- Born: December 23, 1944 (age 81)
- Scientific career
- Fields: English, Media Studies
- Workplaces: University of Florida

= Gregory Ulmer =

Philosopher and media scholar

Gregory Leland Ulmer (born December 23, 1944, US) is professor emeritus in the Department of English at the University of Florida (Gainesville) and a professor of Electronic Languages and Cybermedia at the European Graduate School in Saas-Fee, Switzerland.

== Early life and education ==
Ulmer grew up in Eastern Montana. His father Walt owned a small sand, gravel, and concrete business and also served as representative to the state legislature for ten years, and county commissioner for another six. Ulmer describes his father's attitude to the arts and teaching as disparaging, something he aimed to overcome along with protestant republican sensibilities in his background. He mentions North Dakota winters as a formative memory. His grandmother immigrated to the US from Germany.

He received his bachelors in History and English, from the University of Montana in 1967, with two years spent at the Institute of European Studies, Madrid, Spain, 1965-66.

He received his PhD in comparative literature from Brown University.

== Career ==

From 1972 to 1977 Ulmer worked as an assistant professor in the Humanities Department of the University of Florida and became the Acting Chair of the department in 1979. He received tenure in 1977, and he became the co-director of the Institute for European & Comparative Studies (1987–1990), and the director of the film studies program (1986–1989).

Many of Ulmer's theories grow out of his home-spun "puncepts" like textshop, choragraphy, applied grammatology, mystory, heuretics, and post(e)-pedagogy. His explorations into what he refers to as an "anticipatory consciousness," designed to utilize the force of intuition as a way to invent emergent forms of knowledge, are methodologically remixed by Ulmerian disciples all over the world.

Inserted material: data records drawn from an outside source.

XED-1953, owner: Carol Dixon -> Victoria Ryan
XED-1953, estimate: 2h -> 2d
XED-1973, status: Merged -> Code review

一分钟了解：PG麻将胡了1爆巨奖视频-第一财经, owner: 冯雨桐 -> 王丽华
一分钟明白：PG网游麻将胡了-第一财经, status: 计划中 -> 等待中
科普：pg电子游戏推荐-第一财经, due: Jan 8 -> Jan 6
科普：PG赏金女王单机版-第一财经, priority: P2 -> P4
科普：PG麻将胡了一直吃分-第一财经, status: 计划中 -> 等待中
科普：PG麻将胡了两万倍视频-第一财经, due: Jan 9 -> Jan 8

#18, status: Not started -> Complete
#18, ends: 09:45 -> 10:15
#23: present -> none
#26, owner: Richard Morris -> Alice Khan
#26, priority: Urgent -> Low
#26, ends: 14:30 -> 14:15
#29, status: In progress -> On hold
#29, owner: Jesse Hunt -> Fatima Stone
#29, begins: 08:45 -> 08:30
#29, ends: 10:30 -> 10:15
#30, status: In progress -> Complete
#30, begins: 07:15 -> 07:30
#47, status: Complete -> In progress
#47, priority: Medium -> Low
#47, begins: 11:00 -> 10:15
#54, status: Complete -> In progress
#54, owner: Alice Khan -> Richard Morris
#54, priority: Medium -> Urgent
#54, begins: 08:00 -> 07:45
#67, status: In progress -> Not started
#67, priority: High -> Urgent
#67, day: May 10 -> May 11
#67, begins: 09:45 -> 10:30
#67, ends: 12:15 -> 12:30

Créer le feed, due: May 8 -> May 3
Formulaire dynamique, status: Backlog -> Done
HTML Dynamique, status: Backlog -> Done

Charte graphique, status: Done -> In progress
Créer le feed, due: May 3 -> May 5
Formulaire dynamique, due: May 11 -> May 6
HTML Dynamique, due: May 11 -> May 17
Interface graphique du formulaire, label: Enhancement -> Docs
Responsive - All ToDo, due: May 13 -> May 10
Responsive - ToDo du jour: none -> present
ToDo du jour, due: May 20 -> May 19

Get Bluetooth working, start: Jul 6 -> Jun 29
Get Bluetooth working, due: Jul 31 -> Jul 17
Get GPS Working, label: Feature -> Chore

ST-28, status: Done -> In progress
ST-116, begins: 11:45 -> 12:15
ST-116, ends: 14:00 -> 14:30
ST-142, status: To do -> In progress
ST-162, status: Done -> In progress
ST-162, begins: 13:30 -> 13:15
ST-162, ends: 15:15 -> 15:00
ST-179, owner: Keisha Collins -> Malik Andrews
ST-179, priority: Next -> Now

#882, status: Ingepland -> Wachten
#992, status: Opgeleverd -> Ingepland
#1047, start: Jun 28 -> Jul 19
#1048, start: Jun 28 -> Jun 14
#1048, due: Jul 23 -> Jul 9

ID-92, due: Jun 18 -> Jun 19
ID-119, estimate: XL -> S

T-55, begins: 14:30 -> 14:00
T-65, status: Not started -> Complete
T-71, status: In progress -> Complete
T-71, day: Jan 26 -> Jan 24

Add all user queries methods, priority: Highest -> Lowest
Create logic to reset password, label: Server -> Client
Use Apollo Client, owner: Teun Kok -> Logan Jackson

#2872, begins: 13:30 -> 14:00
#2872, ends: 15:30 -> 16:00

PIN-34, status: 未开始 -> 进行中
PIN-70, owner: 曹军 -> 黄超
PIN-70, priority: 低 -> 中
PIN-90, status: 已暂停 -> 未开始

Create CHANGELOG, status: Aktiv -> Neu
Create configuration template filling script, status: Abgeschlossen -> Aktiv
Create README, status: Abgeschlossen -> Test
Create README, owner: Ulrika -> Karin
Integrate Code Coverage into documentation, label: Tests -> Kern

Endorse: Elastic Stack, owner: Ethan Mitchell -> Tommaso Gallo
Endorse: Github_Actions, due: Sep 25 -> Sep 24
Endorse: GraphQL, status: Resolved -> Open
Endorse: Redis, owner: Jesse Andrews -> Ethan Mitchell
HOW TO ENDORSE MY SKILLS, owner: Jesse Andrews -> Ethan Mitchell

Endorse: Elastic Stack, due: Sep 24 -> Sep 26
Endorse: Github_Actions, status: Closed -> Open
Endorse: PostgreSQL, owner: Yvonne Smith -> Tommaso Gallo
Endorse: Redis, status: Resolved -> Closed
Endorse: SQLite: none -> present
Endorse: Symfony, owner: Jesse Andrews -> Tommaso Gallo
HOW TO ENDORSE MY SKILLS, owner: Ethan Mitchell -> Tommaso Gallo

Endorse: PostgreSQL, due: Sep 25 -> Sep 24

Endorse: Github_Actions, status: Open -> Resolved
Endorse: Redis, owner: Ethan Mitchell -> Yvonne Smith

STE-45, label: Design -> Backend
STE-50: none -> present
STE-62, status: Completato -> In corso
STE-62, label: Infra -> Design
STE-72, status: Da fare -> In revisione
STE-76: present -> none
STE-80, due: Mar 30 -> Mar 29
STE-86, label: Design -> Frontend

One such project to grow out of Ulmer's magical mystery tour is Illogic of Sense: The Gregory L. Ulmer Remix, an e-book publication that highlights how Ulmer's seminal work has been central to contemporary thinking on the future of writing and new forms of hybridized "digital rhetoric." Published by the Alt-X Press, which was founded by Ulmer's former student turned artist and writer Mark Amerika, the ebook is said to have finally fulfilled the long-promised potential of online publishing to use stimulating visual arrangement, media hybridization, and typographical ingenuity to blur the distinction between publication, exhibition, and design performance, which further brings to mind Ulmer's own self-consciously titled book "Internet Invention."

== Academic interests ==

Ulmer's work focuses on hypertext, electracy and cyberlanguage and is frequently associated with "emerAgency," "choragraphy," "mystoriography," heuretics, and concept avatar. Following his motto (from the Japanese poet Matsuo Bashō) "not to follow in the footsteps of the masters, but to seek what they sought," Ulmer developed a mode for research and pedagogy that does for electracy what the argumentative essay (paper) does for literacy.

He is the author of several books: Illogic of Sense: The Gregory Ulmer Remix; Applied Grammatology: Post(e)-Pedagogy from Jacques Derrida to Joseph Beuys; Teletheory: Grammatology in the Age of Video; Heuretics: The Logic of Invention; Internet Invention: From Literacy to Electracy; and Electronic Monuments.
. He has also published numerous articles and maintains a personal website and blog, Heuretics.